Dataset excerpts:
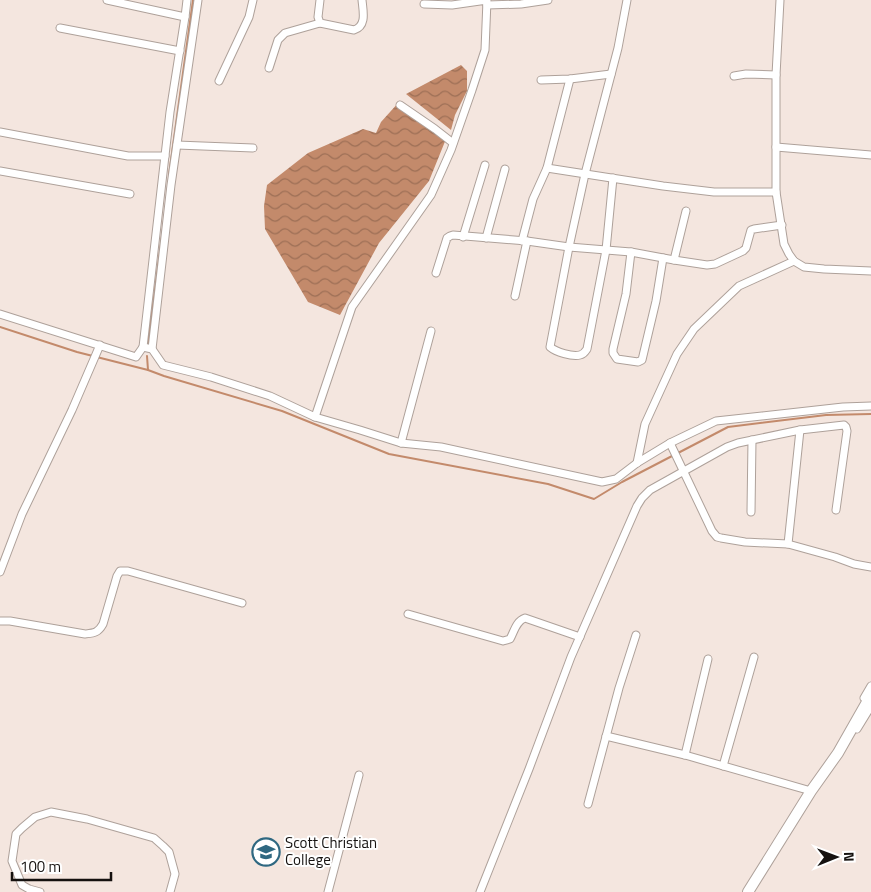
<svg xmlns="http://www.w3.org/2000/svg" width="871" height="892" font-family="'Titillium Web',sans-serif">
<defs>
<pattern id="water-waves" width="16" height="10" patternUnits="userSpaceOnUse" patternTransform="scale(1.25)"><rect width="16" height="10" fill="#c38a6b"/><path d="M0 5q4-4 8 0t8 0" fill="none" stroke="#9d6f56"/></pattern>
</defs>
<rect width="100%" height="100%" fill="#f4e6df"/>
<g fill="url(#water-waves)">
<path d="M461,65L467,71V91L455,115L451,130L406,94Z"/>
<path d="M399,102L446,139L429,181L379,243L340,315L308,302L265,229L264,206L267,185L308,153L363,129L376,133L381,122Z"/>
</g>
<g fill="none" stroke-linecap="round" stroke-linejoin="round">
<g stroke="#c38a6b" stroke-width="2">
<path d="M169,175L193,0"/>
<path d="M0,327L77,352L148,370L164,376L282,411L389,454L548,484L594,499L622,482L674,455"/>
<path d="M148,344L164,220"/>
<path d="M147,356L148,370"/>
<path d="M678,453L728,427L826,415L871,414"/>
</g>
<g stroke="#aea19a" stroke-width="9">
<g id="minor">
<path d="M107,0L185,17"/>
<path d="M320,0L318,17L320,23L354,30C367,26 363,11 362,0"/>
<path d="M780,0L776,75V192L784,244L789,254L794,261L804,267L824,269L871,271"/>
<path d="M487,5L521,4L548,0"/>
<path d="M60,28L180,51"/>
<path d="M269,68L278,40L285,33L320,23"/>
<path d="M734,76L746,74L776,75"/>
<path d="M541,80L570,79L611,74"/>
<path d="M219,81L249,17L253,0"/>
<path d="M400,105L435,129L453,143"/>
<path d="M0,132L128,156H165"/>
<path d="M177,145L253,148"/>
<path d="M776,147L871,155"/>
<path d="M547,168L663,186L714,192H776"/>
<path d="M0,171L130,194"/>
<path d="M613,178L606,250L587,349C585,352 584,354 580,355C572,357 556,352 550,347L569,247L585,174L618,48L627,0"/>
<path d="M463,237L485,165"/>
<path d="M486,238L505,169"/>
<path d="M522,241L533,199L547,168L570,79"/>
<path d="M631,252L626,294L613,349V353L617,359L638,362L642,360L656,301L663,258"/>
<path d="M674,260L686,211"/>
<path d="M436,273L447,238L450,236L453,235L527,241L569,247L631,252L674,260L707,265L715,264L743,251L746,248L751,230L754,229L782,225"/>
<path d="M515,296L527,241"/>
<path d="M0,314L136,357L143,347L152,349L163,365L211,377L270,396L315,417L360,430L401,443L441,447L602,482L616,479L637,463L670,443L716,421L843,407L871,406"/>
<path d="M143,347L170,112L185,17L187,0"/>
<path d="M152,349L171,185L198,0"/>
<path d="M315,417L352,307L431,195L451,150L472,90L485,50L487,0L452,5L424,4"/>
<path d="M401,443L431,331"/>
<path d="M670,443L712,531L717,537L721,538L745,542L788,544L835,557L854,564L871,567"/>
<path d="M637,463L645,424L677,354L694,329L739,286L794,261"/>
<path d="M751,512L752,440"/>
<path d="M788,544L800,430"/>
<path d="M0,572L22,514L72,410L100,345"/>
<path d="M408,614L503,641L510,639C514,632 516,621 525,618L580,637"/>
<path d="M0,621H10L85,634C94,633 98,633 103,624L117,576L120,571H128L242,603"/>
<path d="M864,698L871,686"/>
<path d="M857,729L871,706"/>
<path d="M606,736L685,755L811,791"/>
<path d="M685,755L708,659"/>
<path d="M723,766L754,657"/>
<path d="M588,804L619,688L636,635"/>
<path d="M40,892L29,889L22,885L12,861L16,834L22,828L35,817L51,812L87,819L154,838L163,846L169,852L175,874L170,892"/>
<path d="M328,892L359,775"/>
<path d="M480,892L529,769L571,657L637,506L642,498L650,490L727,447L738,443L800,430L844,425L846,427L847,431L836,510"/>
</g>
</g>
<g stroke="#aea19a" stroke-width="12">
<path id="highway" d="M748,892L811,791L838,753L871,695"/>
</g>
<use href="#minor" stroke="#fff" stroke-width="7"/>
<use href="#highway" stroke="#fff" stroke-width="10"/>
</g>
<defs>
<g id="school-ring" transform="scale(1.4375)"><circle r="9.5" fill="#fff" stroke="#2f6881" stroke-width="1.5"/><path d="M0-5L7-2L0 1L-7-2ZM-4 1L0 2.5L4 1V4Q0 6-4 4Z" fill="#2f6881"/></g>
</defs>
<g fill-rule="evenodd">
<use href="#school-ring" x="266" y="852"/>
</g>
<g text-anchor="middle" stroke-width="4" stroke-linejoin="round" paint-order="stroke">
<g font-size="15" fill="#15110f" stroke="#fff" text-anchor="start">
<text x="285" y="848">Scott Christian<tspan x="285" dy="17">College</tspan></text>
</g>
</g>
<g transform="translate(836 857) rotate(89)" stroke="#ffffff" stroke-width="4" paint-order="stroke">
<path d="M0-4L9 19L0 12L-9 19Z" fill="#15110f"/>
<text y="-8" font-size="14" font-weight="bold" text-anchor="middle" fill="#15110f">N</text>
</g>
<path d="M12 872v8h99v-8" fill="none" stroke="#15110f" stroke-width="2.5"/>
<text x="20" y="872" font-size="15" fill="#15110f" stroke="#ffffff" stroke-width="4" paint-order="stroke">100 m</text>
</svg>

*Problem to solve*
Exclude the pictures and reproduce every entry exactly.

*Result*
<svg xmlns="http://www.w3.org/2000/svg" width="871" height="892" font-family="'Titillium Web',sans-serif">
<defs>
<pattern id="water-waves" width="16" height="10" patternUnits="userSpaceOnUse" patternTransform="scale(1.25)"><rect width="16" height="10" fill="#c38a6b"/><path d="M0 5q4-4 8 0t8 0" fill="none" stroke="#9d6f56"/></pattern>
</defs>
<rect width="100%" height="100%" fill="#f4e6df"/>
<g fill="url(#water-waves)">
<path d="M461,65L467,71V91L455,115L451,130L406,94Z"/>
<path d="M399,102L446,139L429,181L379,243L340,315L308,302L265,229L264,206L267,185L308,153L363,129L376,133L381,122Z"/>
</g>
<g fill="none" stroke-linecap="round" stroke-linejoin="round">
<g stroke="#c38a6b" stroke-width="2">
<path d="M169,175L193,0"/>
<path d="M0,327L77,352L148,370L164,376L282,411L389,454L548,484L594,499L622,482L674,455"/>
<path d="M148,344L164,220"/>
<path d="M147,356L148,370"/>
<path d="M678,453L728,427L826,415L871,414"/>
</g>
<g stroke="#aea19a" stroke-width="9">
<g id="minor">
<path d="M107,0L185,17"/>
<path d="M320,0L318,17L320,23L354,30C367,26 363,11 362,0"/>
<path d="M780,0L776,75V192L784,244L789,254L794,261L804,267L824,269L871,271"/>
<path d="M487,5L521,4L548,0"/>
<path d="M60,28L180,51"/>
<path d="M269,68L278,40L285,33L320,23"/>
<path d="M734,76L746,74L776,75"/>
<path d="M541,80L570,79L611,74"/>
<path d="M219,81L249,17L253,0"/>
<path d="M400,105L435,129L453,143"/>
<path d="M0,132L128,156H165"/>
<path d="M177,145L253,148"/>
<path d="M776,147L871,155"/>
<path d="M547,168L663,186L714,192H776"/>
<path d="M0,171L130,194"/>
<path d="M613,178L606,250L587,349C585,352 584,354 580,355C572,357 556,352 550,347L569,247L585,174L618,48L627,0"/>
<path d="M463,237L485,165"/>
<path d="M486,238L505,169"/>
<path d="M522,241L533,199L547,168L570,79"/>
<path d="M631,252L626,294L613,349V353L617,359L638,362L642,360L656,301L663,258"/>
<path d="M674,260L686,211"/>
<path d="M436,273L447,238L450,236L453,235L527,241L569,247L631,252L674,260L707,265L715,264L743,251L746,248L751,230L754,229L782,225"/>
<path d="M515,296L527,241"/>
<path d="M0,314L136,357L143,347L152,349L163,365L211,377L270,396L315,417L360,430L401,443L441,447L602,482L616,479L637,463L670,443L716,421L843,407L871,406"/>
<path d="M143,347L170,112L185,17L187,0"/>
<path d="M152,349L171,185L198,0"/>
<path d="M315,417L352,307L431,195L451,150L472,90L485,50L487,0L452,5L424,4"/>
<path d="M401,443L431,331"/>
<path d="M670,443L712,531L717,537L721,538L745,542L788,544L835,557L854,564L871,567"/>
<path d="M637,463L645,424L677,354L694,329L739,286L794,261"/>
<path d="M751,512L752,440"/>
<path d="M788,544L800,430"/>
<path d="M0,572L22,514L72,410L100,345"/>
<path d="M408,614L503,641L510,639C514,632 516,621 525,618L580,637"/>
<path d="M0,621H10L85,634C94,633 98,633 103,624L117,576L120,571H128L242,603"/>
<path d="M864,698L871,686"/>
<path d="M857,729L871,706"/>
<path d="M606,736L685,755L811,791"/>
<path d="M685,755L708,659"/>
<path d="M723,766L754,657"/>
<path d="M588,804L619,688L636,635"/>
<path d="M40,892L29,889L22,885L12,861L16,834L22,828L35,817L51,812L87,819L154,838L163,846L169,852L175,874L170,892"/>
<path d="M328,892L359,775"/>
<path d="M480,892L529,769L571,657L637,506L642,498L650,490L727,447L738,443L800,430L844,425L846,427L847,431L836,510"/>
</g>
</g>
<g stroke="#aea19a" stroke-width="12">
<path id="highway" d="M748,892L811,791L838,753L871,695"/>
</g>
<use href="#minor" stroke="#fff" stroke-width="7"/>
<use href="#highway" stroke="#fff" stroke-width="10"/>
</g>
<defs>
<g id="school-ring" transform="scale(1.4375)"><circle r="9.5" fill="#fff" stroke="#2f6881" stroke-width="1.5"/><path d="M0-5L7-2L0 1L-7-2ZM-4 1L0 2.5L4 1V4Q0 6-4 4Z" fill="#2f6881"/></g>
</defs>
<g fill-rule="evenodd">
<use href="#school-ring" x="266" y="852"/>
</g>
<g text-anchor="middle" stroke-width="4" stroke-linejoin="round" paint-order="stroke">
<g font-size="15" fill="#15110f" stroke="#fff" text-anchor="start">
<text x="285" y="848">Scott Christian<tspan x="285" dy="17">College</tspan></text>
</g>
</g>
<g transform="translate(836 857) rotate(89)" stroke="#ffffff" stroke-width="4" paint-order="stroke">
<path d="M0-4L9 19L0 12L-9 19Z" fill="#15110f"/>
<text y="-8" font-size="14" font-weight="bold" text-anchor="middle" fill="#15110f">N</text>
</g>
<path d="M12 872v8h99v-8" fill="none" stroke="#15110f" stroke-width="2.5"/>
<text x="20" y="872" font-size="15" fill="#15110f" stroke="#ffffff" stroke-width="4" paint-order="stroke">100 m</text>
</svg>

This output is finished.